My work was only about a 25 minute walk from my house, if that. And on the way there, was my gym. Wherever I move to, finding a gym used to be the most important thing but now running’s become such a big part of my life (and if Covid19 has taught me anything) maybe I will start putting less pressure on this in future.

I’ve always been one to exercise first thing, even if it means getting up early. Most days I would be up at 6am, down a cup of tea and shuffle/plod to the gym – if it was raining I would drive. I then started running home from work occasionally. It was only a couple of kilometres but I would loop around, taking it up to 5k – I now had a super cool Polar sports watch to track my distance. Then, one morning, I felt like running. Properly. Not inside on a treadmill. So I did. I left my stuff in the gym locker and ran along the river, then back on myself when I started to feel tired – I think it was about 8k all together. I had no idea of pacing, but it felt good!

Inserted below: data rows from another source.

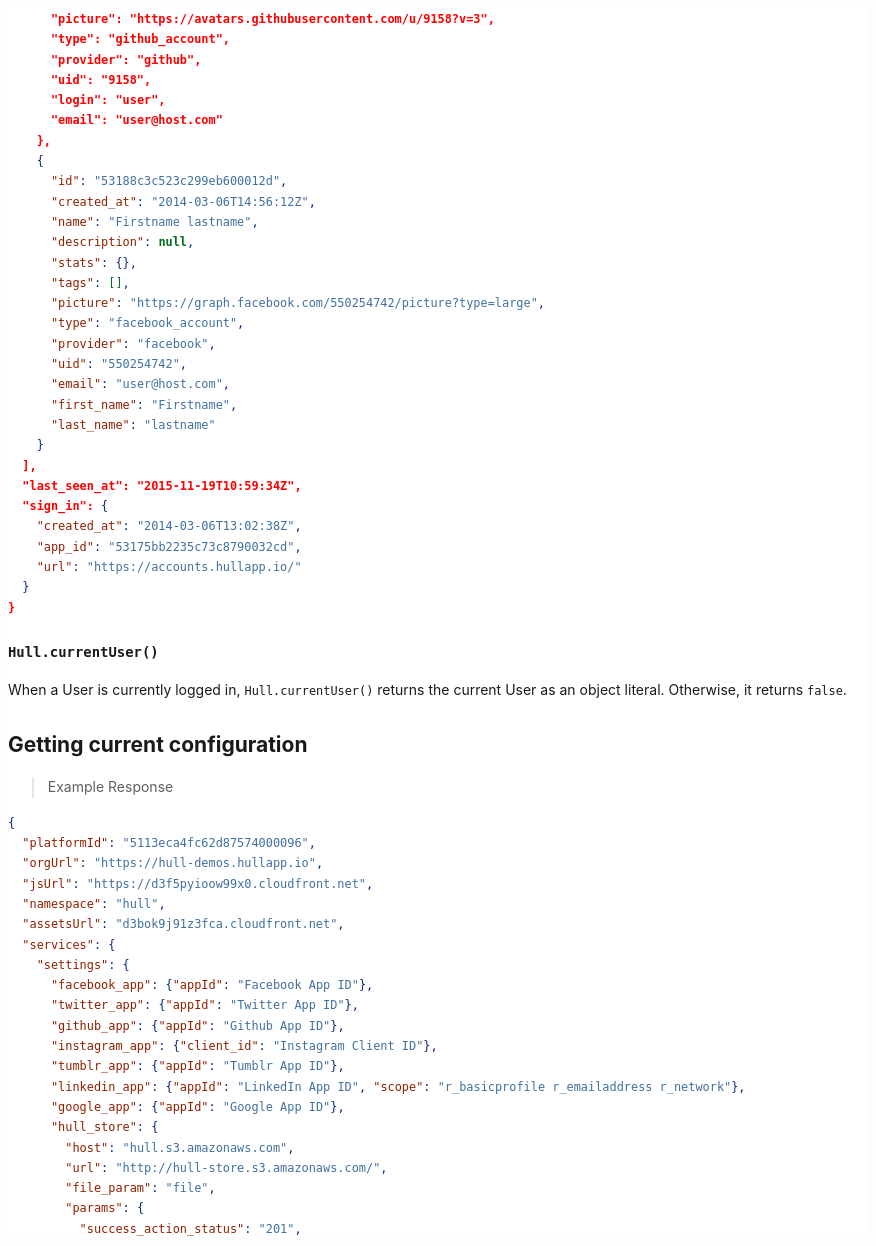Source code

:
 ```json
      "picture": "https://avatars.githubusercontent.com/u/9158?v=3",
      "type": "github_account",
      "provider": "github",
      "uid": "9158",
      "login": "user",
      "email": "user@host.com"
    },
    {
      "id": "53188c3c523c299eb600012d",
      "created_at": "2014-03-06T14:56:12Z",
      "name": "Firstname lastname",
      "description": null,
      "stats": {},
      "tags": [],
      "picture": "https://graph.facebook.com/550254742/picture?type=large",
      "type": "facebook_account",
      "provider": "facebook",
      "uid": "550254742",
      "email": "user@host.com",
      "first_name": "Firstname",
      "last_name": "lastname"
    }
  ],
  "last_seen_at": "2015-11-19T10:59:34Z",
  "sign_in": {
    "created_at": "2014-03-06T13:02:38Z",
    "app_id": "53175bb2235c73c8790032cd",
    "url": "https://accounts.hullapp.io/"
  }
}
```

### `Hull.currentUser()`

When a User is currently logged in, `Hull.currentUser()` returns the current User as an object literal. Otherwise, it returns `false`.

## Getting current configuration

> Example Response

```json
{
  "platformId": "5113eca4fc62d87574000096",
  "orgUrl": "https://hull-demos.hullapp.io",
  "jsUrl": "https://d3f5pyioow99x0.cloudfront.net",
  "namespace": "hull",
  "assetsUrl": "d3bok9j91z3fca.cloudfront.net",
  "services": {
    "settings": {
      "facebook_app": {"appId": "Facebook App ID"},
      "twitter_app": {"appId": "Twitter App ID"},
      "github_app": {"appId": "Github App ID"},
      "instagram_app": {"client_id": "Instagram Client ID"},
      "tumblr_app": {"appId": "Tumblr App ID"},
      "linkedin_app": {"appId": "LinkedIn App ID", "scope": "r_basicprofile r_emailaddress r_network"},
      "google_app": {"appId": "Google App ID"},
      "hull_store": {
        "host": "hull.s3.amazonaws.com",
        "url": "http://hull-store.s3.amazonaws.com/",
        "file_param": "file",
        "params": {
          "success_action_status": "201",
```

I then found out it was roughly a 10k loop over the next bridge and down the other side. So slowly, I increased my distance and soon enough I was running 10k a couple of times a week – this quickly became 12k. It felt good, really good.

With years running on the treadmill, slowly getting up to 5k, I think I had formed a good basic fitness for running. I can’t say I ever remember it feeling too hard when I began pounding the pavements – the treadmill’s a different story.

Within seven months, I’d ditched the job in Chiswick and was now working in North London. After one day commuting on the tube, I realised I was not a tube commuter girl – it also took so long. My housemate offered me her bike, so I gave it ago. It was roughly 10.5 miles each way and I found it a much more pleasant mode of travel.

That’s when I started noticing people bobbing along next to me, with these ‘special running packs’ – they were commuting too, just by foot. Of course, I then decided my next challenge should be running to work.

I got myself a running bag off Amazon – I realised recently it was actually Salomon (a brand I regularly use now). I packed it up with everything I needed, gave myself ample time – so that even if I walked some I wouldn’t be late for work – and set off. Running in London, or even cycling through London first thing in the morning is one of my favourite things to do; meandering through the quiet streets, which are usually bustling with people.


It felt euphoric. I was pumped, filled with adrenaline. I walked into the office that day (post shower), with a huge smile on my face. My small work team wasn’t big into running, but my boss has always been into fitness and kindly humoured me.

Quite soon after, I saw an event on Eventbrite, hosted by Never Stop London (a running crew in London, affiliated with The North Face). Each month, a group of people would get a (free) coach out of London and head on a trail run of 16km. I had no idea what a trail run was really, but it sounded fun; a day out of London, meeting new people, running, oh and finishing in a pub with beers and food – sign me up!